I was hoping that the plaintiff motion for summary judgment would be more spicy to reflect several years of discovery but it seems like the plaintiffs are simply looking to technically get a head start in trial by proactively quashing any government narrative that the net worth sweep is equivalent to some sort of a super periodic commitment fee.
Summary and Conclusion
I am not sure when Fannie and Freddie would actually exit conservatorship, but it seems likely to happen by the end of the Biden administration. It remains unclear to me at this point how much of this equity offering is Fannie and Freddie selling new stock to raise money for themselves versus the government selling its stock in them.
For Lamberth to rule in favor of government on motion for summary judgment, he would essentially be overturning his original ruling and re-hashing settled issues. He originally ruled that because the net worth sweep is legal and FHFA can act in its own best interest (what Collins ruled) doesn’t dismiss plaintiff implied covenants expectations.
Sandra Thompson should be confirmed by the end of May. Still pending finalization is her capital planning rule, which would force Fannie and Freddie to develop capital restoration plans – which FHFA has now committed to helping them implement according to FHFA’s strategic plan. Presumably FHFA would not be doing this and Sandra Thompson would not have been nominated if the Biden administration was not on board with this path that leads to recap and release of reformed utilities.
Given the liquidation preference of the senior preferred stock, I don’t understand why anyone who is familiar with restructurings would own common shares. Common shares would have been a smarter play if plaintiffs had won the Supreme Court APA claims and put the net worth sweep back into the box, but that didn’t happen. As such, the only equity securities I recommend owing are junior preferred.

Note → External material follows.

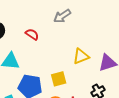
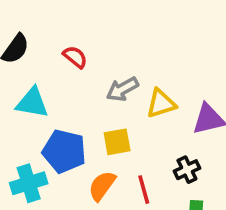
gray arrow: (62, 16) -> (122, 89), moved

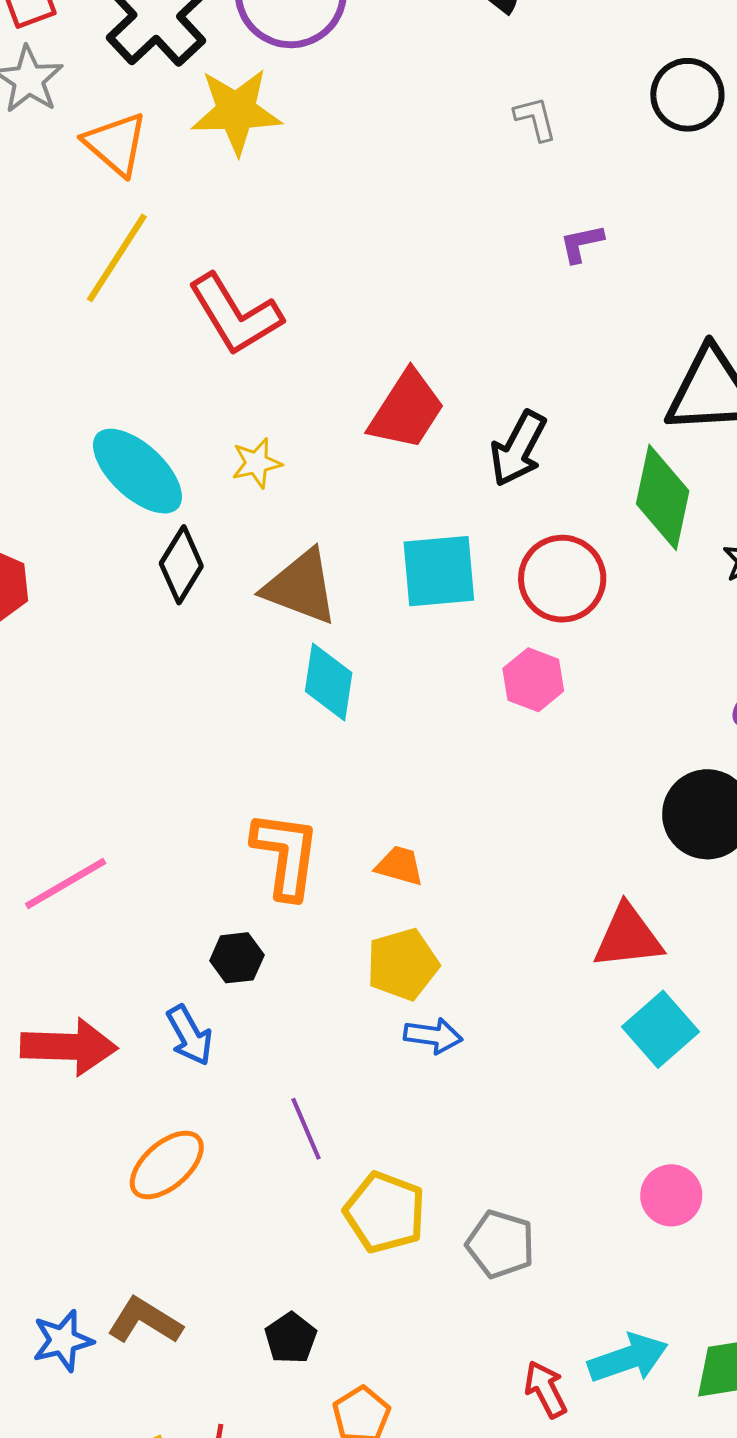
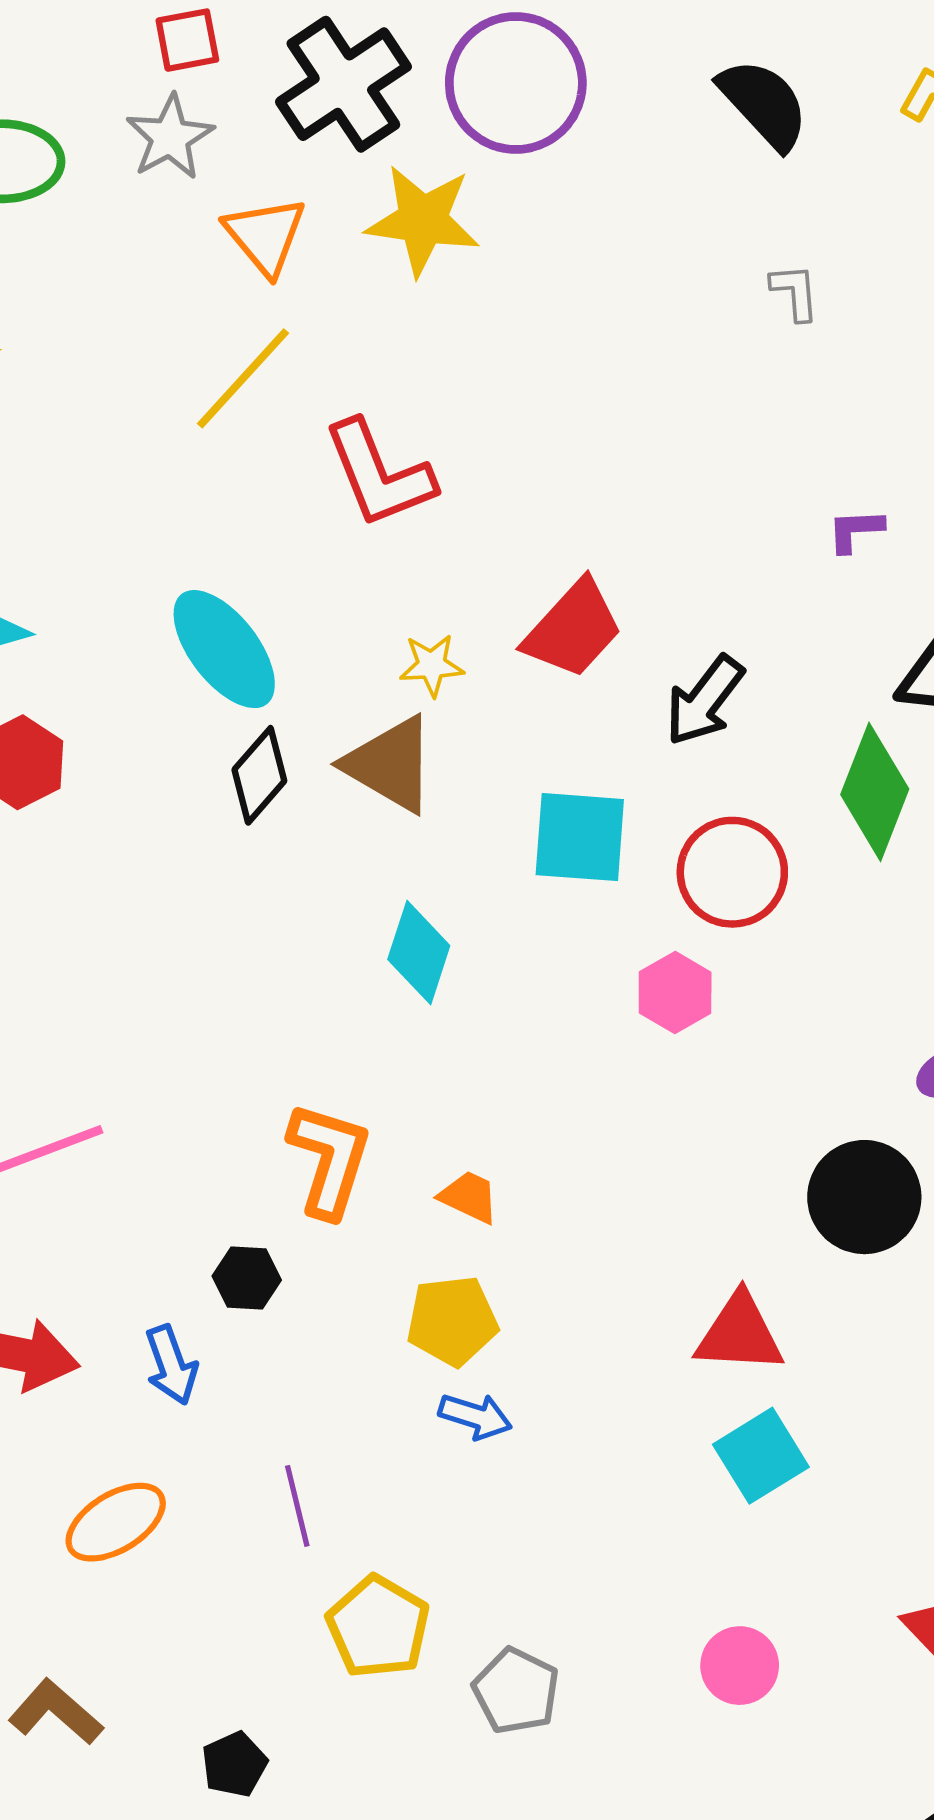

If the plaintiffs can win on their motion for summary judgment, the net worth sweep simplifies into something for nothing, which in effect it was. The government seems to be trying to suggest that the net worth sweep is somehow comparable to the periodic commitment fee. That’s a tough argument to make and a judge would have to be financially illiterate to rule favorably for the government on that basis. The good news is that the government submitted an affidavit under the penalty of perjury to get a favorable ruling in 2014 from Judge Lamberth and Mario Ugoletti, the official who wrote that affidavit, has been deposed where he recanted. Judge Lamberth can use that fact, among others, to draw negative inferences against the government if he so chooses.

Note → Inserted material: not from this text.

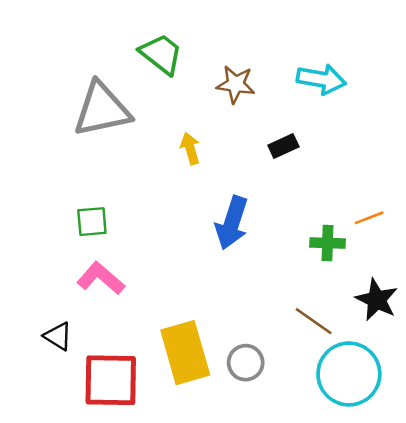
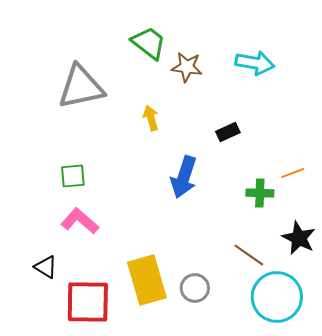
green trapezoid: (161, 54) -> (149, 43), moved
black rectangle: (283, 146) -> (228, 132), moved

In closing, it’s weird for the government to say pay down of senior preferred is not allowed while simultaneously having it listed on their housing finance reform plan that the Department of Justice serving as an advisor:
Eliminating all or a portion of the liquidation preference of Treasury’s senior preferred shares or exchanging all or a portion of that interest for common stock or other interests in the GSE
The good news is that Sandra Thompson is around a month away from confirmation by my estimates and then we get to see her pick up exactly where Mark Calabria left off – the stage is set for the restructuring negotiations with Janet Yellen to begin!